Prague castle is a huge complex which dominates the West bank of the river. It is a small town in itself, and has housed the seat of government for centuries. It is dominated by St Vitus Cathedral, wherein lies the tomb of Wenceslas, the good king. The stained glass windows were only completed in recent years, in true western fashion all sponsored by banks and insurance companies, including one by the aforementioned Mucha.
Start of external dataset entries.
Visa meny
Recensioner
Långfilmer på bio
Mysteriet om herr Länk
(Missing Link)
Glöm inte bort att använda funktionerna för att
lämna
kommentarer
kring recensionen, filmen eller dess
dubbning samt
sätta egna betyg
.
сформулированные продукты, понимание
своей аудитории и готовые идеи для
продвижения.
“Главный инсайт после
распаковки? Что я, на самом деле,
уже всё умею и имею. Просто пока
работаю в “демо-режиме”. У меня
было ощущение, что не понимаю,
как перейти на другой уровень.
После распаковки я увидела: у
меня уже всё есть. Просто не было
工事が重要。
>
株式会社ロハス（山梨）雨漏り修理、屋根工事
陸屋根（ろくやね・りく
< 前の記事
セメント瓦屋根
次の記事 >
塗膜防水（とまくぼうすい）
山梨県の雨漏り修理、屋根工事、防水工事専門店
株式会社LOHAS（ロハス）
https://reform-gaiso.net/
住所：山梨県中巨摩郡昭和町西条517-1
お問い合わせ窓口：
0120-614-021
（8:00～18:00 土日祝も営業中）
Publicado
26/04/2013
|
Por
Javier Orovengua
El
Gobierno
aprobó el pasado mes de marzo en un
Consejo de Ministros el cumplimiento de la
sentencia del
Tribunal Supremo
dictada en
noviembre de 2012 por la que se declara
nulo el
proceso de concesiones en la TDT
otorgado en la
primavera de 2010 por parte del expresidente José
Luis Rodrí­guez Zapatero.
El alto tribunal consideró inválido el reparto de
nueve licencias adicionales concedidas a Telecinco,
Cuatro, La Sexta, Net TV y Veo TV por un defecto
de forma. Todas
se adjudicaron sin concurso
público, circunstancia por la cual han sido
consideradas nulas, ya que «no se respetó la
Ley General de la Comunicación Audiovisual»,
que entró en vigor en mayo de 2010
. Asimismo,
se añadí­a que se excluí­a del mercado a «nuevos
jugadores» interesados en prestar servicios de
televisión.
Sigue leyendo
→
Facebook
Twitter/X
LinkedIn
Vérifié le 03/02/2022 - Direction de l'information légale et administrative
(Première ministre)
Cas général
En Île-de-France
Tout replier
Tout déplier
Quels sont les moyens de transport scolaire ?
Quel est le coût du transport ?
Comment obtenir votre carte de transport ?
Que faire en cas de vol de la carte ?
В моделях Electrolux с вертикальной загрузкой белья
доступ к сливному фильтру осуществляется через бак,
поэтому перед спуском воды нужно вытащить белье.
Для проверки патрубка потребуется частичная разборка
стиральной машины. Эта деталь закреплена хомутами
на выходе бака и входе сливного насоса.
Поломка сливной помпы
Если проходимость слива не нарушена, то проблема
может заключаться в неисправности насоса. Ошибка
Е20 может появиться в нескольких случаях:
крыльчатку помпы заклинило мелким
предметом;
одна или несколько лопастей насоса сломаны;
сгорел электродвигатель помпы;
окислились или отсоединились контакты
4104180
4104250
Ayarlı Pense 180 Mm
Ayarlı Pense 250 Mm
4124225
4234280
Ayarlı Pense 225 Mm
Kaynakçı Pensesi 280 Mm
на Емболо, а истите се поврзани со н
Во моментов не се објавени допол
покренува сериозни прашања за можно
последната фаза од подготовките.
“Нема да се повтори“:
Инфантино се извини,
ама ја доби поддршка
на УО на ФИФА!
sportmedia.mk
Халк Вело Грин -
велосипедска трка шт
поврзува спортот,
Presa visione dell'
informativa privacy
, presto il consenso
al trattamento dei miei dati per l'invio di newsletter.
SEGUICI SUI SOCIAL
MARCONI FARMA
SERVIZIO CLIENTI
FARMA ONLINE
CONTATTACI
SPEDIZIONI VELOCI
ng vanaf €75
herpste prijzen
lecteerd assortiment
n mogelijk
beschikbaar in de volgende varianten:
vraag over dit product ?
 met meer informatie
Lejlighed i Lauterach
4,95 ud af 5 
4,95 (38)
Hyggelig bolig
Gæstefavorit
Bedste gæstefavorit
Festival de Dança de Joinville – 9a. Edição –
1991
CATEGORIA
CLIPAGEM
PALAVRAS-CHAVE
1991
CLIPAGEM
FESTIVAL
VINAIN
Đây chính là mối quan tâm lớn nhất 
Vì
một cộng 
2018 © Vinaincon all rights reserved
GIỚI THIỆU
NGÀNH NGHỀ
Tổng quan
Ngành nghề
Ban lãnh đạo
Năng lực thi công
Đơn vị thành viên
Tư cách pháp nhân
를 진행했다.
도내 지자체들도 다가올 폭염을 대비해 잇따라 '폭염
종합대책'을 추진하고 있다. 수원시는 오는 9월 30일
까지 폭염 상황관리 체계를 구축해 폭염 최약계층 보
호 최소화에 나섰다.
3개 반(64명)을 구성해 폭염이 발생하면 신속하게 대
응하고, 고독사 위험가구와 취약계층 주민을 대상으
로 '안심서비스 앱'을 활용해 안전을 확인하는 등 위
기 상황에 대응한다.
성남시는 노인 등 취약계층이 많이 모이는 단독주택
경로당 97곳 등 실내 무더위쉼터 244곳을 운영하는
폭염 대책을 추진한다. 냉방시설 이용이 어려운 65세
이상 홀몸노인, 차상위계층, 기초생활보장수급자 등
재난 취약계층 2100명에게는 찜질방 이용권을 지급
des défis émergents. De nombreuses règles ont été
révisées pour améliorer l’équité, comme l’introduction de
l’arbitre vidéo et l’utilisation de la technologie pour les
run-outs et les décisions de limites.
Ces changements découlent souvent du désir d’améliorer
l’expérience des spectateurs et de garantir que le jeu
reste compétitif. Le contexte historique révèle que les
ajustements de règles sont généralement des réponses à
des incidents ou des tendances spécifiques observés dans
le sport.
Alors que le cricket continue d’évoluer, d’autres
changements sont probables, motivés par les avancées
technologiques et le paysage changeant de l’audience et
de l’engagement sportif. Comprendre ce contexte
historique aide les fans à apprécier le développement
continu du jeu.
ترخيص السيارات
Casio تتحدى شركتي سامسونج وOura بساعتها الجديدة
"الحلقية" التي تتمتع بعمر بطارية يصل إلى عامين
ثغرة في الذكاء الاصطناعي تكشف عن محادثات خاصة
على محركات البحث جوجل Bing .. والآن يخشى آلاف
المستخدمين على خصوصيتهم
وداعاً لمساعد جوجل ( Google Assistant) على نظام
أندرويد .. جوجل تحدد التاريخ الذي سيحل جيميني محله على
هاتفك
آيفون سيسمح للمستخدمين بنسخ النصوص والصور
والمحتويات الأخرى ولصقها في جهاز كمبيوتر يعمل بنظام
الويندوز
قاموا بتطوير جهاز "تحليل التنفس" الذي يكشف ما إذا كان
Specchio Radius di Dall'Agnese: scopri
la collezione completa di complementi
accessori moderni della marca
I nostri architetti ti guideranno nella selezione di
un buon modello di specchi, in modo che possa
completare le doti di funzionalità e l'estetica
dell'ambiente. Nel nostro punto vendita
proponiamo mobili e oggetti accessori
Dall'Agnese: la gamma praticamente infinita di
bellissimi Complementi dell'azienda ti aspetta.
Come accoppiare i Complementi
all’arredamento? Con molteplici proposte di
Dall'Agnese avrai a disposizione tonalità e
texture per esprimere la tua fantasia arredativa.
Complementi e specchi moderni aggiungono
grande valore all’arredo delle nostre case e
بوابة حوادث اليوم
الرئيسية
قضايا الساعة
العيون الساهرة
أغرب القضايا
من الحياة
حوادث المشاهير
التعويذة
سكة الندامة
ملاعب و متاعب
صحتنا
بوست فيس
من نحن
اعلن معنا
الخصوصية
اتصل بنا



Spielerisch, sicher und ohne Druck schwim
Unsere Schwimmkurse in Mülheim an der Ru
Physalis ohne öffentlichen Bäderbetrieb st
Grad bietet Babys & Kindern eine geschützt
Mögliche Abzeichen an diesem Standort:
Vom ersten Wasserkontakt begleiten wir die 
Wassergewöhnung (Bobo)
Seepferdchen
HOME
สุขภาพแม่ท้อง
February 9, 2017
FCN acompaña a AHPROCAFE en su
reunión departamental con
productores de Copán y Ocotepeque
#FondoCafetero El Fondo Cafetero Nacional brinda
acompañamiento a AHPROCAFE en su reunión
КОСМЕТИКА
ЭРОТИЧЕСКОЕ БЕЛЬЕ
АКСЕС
After liberation Vaclav Havel, the new leader, decided that the castle needed livening up. There had always been a guard there, but he hired the costume designer from the film Amadeus to design a new uniform. I suspect, but cannot prove, that he also hired Busby Berkley and the animators of Trumpton to choreograph the changing of the guard ceremony held at noon each day. A sight not to be missed. A drummer, trumpets and trombones appear in the first floor windows, the guard marches smartly down the outside square, changing to that slow march that the eastern Europeans do so well as they come through the gates. A lot of shouting by the two guys in charge, who then wave swords at each other for a few moments before marching through the castle door, presumably for a cig and a shot after all that shouting. Then they re-appear for more sword waving and shouting, and they all march off again. All utterly pointless, but like Buckingham Palace and the Horse Guards, a great crowd pleaser.
Two disappointments in Prague. The main one was the Charles Bridge, supposedly the romantic heart of the City. It was partly dug up, utterly crowded, dirty, tacky stalls and impossible to get a view of. Lesley tells me I am a philistine at heart. The other was the Astronomical clock, with its astronomical anticlimax as it strikes the hour. A beautiful piece in itself, but if you want to see it avoid the last ten minutes of each hour!. One other point, not a disappointment, but a reference to the Trade Descriptions Act. A stretch of road half a mile long and 20 yards wide, with pavement down the centre, a café or six, trees, and lovely buildings should be called an avenue. Geometrically it is an oblong. By no means could it be described as a Square. King Wenceslas, you got it wrong!
Tomorrow we set off eastwards, to the Czech / Slovak border, then to the Tatra mountains of northern Slovakia.